According to most recent epidemiological studies, the prevalence of NAFLD is 25 % globally. There are several diseases that could occur in parallel to NAFLD, e.g. 70% of the NAFLD patients present with dyslipidaemia, 50% with adipositas and 22% with type 2 diabetes mellitus. NAFLD is the high-level term for the whole spectrum of fatty liver diseases not caused by excessive alcohol consumption. The potential development of liver cirrhosis as end-stage condition of NAFLD is shown in the figure below:

nash.jpgIn case of developing NASH, it has been proven that this condition in addition to its potential to increase the cardiovascular disease risk can also lead to the development of a hepatocellular carcinoma (HCC).

As stated in the AASLD guidelines, taking and analysing a liver biopsy is still considered the gold standard for securing a diagnosis of NAFLD. However, such an invasive method might cause complications such as bleeding, infections, etc. Also the limitations on the use of liver biopsies related to invasiveness of sampling, high sampling variability, and not indicating early changes in fibrogenic and fibrolytic activity are increasingly debated. Accordingly, there is ongoing research on the development of non-invasive methods such as specific serologic biomarkers indicating hepatocellular apoptosis (e.g. CK18, FGF21, etc.); indices as the Fatty Liver index (FLI) or the Hepatic Steatosis index.

Transient elastography

A non-invasive method called transient elastography has been developed that can measure liver stiffness (fibrosis) and fat proportion (steatosis) simultaneously on the same volume of tissue (3 cm²). The measurements are safe, reproducible and quantitative. For the measurement of steatosis a specific software option (CAP = Controlled Attenuation Parameter) is needed. The method is commercially available under the marketed name Fibroscan®. Below are details with regards to the liver stiffness and liver fat measurements performed with it:


Liver stiffness (Fibrosis)

  • The stiffness is computed from the elastogram being a graphic representation of the shear wave propagation as a function of time and depth.
  • The Young’s Modulus (E), also known as elastic modulus, is expressed in kiloPascal (kPa)


Liver fat proportion (Steatosis)

  • The quantification of steatosis is performed via the CAP tool which is computed from the ultrasound acquired for stiffness measurement.
  • The ultrasound attenuation corresponds to the decrease in amplitude of ultrasound waves as they propagate through the liver.
  • CAP is expressed in decibel per meter (dB/m).
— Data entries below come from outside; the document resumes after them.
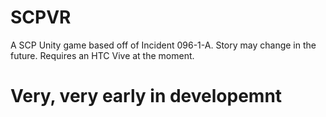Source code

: # SCPVR
A SCP Unity game based off of Incident 096-1-A. Story may change in the future. Requires an HTC Vive at the moment.

# Very, very early in developemnt
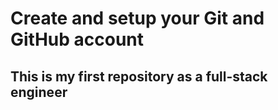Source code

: # Create and setup your Git and GitHub account
## This is my first repository as a full-stack engineer

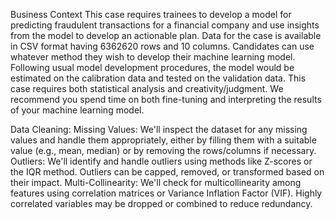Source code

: Business Context
This case requires trainees to develop a model for predicting fraudulent transactions for a 
financial company and use insights from the model to develop an actionable plan. Data for the 
case is available in CSV format having 6362620 rows and 10 columns.
Candidates can use whatever method they wish to develop their machine learning model. 
Following usual model development procedures, the model would be estimated on the 
calibration data and tested on the validation data. This case requires both statistical analysis and 
creativity/judgment. We recommend you spend time on both fine-tuning and interpreting the 
results of your machine learning model.

 Data Cleaning:
Missing Values: We'll inspect the dataset for any missing values and handle them appropriately, either by filling them with a suitable value (e.g., mean, median) or by removing the rows/columns if necessary.
Outliers: We'll identify and handle outliers using methods like Z-scores or the IQR method. Outliers can be capped, removed, or transformed based on their impact.
Multi-Collinearity: We'll check for multicollinearity among features using correlation matrices or Variance Inflation Factor (VIF). Highly correlated variables may be dropped or combined to reduce redundancy.
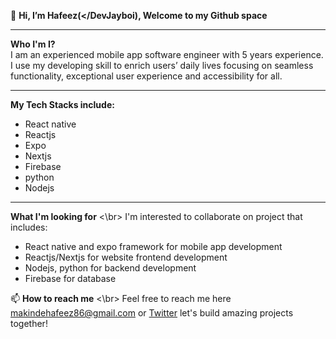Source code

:  👋 **Hi, I’m Hafeez(</DevJayboi), Welcome to my Github space**
 _______________________________

**Who I'm I?** </br>
I am an experienced mobile app software engineer with 5 years experience. I use my developing skill to enrich users’ daily lives focusing on seamless functionality, exceptional user experience and accessibility for all.
_________________________________

**My Tech Stacks include:**
- React native
- Reactjs
- Expo
- Nextjs
- Firebase
- python
- Nodejs
________________________________

  **What I'm looking for** <\br>
  I'm interested to collaborate on project that includes:
- React native and expo framework for mobile app development
- Reactjs/Nextjs for website frontend development
- Nodejs, python for backend development
- Firebase for database


 
📫 **How to reach me** <\br>
Feel free to reach me here makindehafeez86@gmail.com or [Twitter](https://x.com/just_jayboi?s=21) let's build amazing projects together!

<!---
Jayboi23/Jayboi23 is a ✨ special ✨ repository because its `README.md` (this file) appears on your GitHub profile.
You can click the Preview link to take a look at your changes.
--->
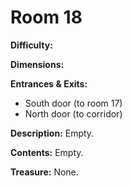 # Room 18

**Difficulty:** 

**Dimensions:** 

**Entrances & Exits:**
- South door (to room 17)
- North door (to corridor)

**Description:**
Empty.

**Contents:**
Empty.

**Treasure:**
None.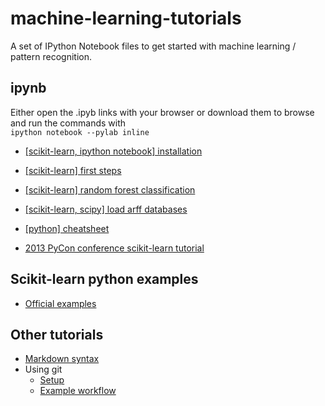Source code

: machine-learning-tutorials
==========================

A set of IPython Notebook files to get started with machine learning / pattern recognition.


ipynb
---------
Either open the .ipyb links with your browser or download them to browse and run the commands with <br/>
`ipython notebook --pylab inline`
- [[scikit-learn, ipython notebook] installation](http://nbviewer.ipython.org/github/mamrehn/machine-learning-tutorials/blob/master/ipynb/[scikit-learn,%20ipython%20notebook]%20installation.ipynb)
- [[scikit-learn] first steps](http://nbviewer.ipython.org/github/mamrehn/machine-learning-tutorials/blob/master/ipynb/[scikit-learn]%20first%20steps.ipynb)
- [[scikit-learn] random forest classification](http://nbviewer.ipython.org/github/mamrehn/machine-learning-tutorials/blob/master/ipynb/[scikit-learn]%20random%20forest%20classification.ipynb)
- [[scikit-learn, scipy] load arff databases](http://nbviewer.ipython.org/github/mamrehn/machine-learning-tutorials/blob/master/ipynb/[scikit-learn,%20scipy]%20load%20arff%20databases.ipynb)
- [[python] cheatsheet](http://nbviewer.ipython.org/github/mamrehn/machine-learning-tutorials/blob/master/ipynb/[python]%20cheatsheet.ipynb)

- [2013 PyCon conference scikit-learn tutorial](https://github.com/jakevdp/sklearn_pycon2013)

Scikit-learn python examples
---------
- [Official examples](https://github.com/scikit-learn/scikit-learn/tree/master/examples)

Other tutorials
---------
- [Markdown syntax](https://github.com/adam-p/markdown-here/wiki/Markdown-Cheatsheet)
- Using git
  - [Setup](markdown/git/setup-for-github.md)
  - [Example workflow](markdown/git/example-local-repository-basics.md)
A comparison study of transient elastography with liver biopsy for the diagnosis of NAFLD and severity grading of liver fibrosis demonstrated high accuracy of transient elastography measurements. And although other studies have also identified potential confounders for results obtained with transient elastography, for example the association between liver stiffness and NAFLD seems less robust in patients with hepatitis C, the method is generally considered a viable alternative to the use of liver biopsy in the routine diagnostic assessment of NAFLD.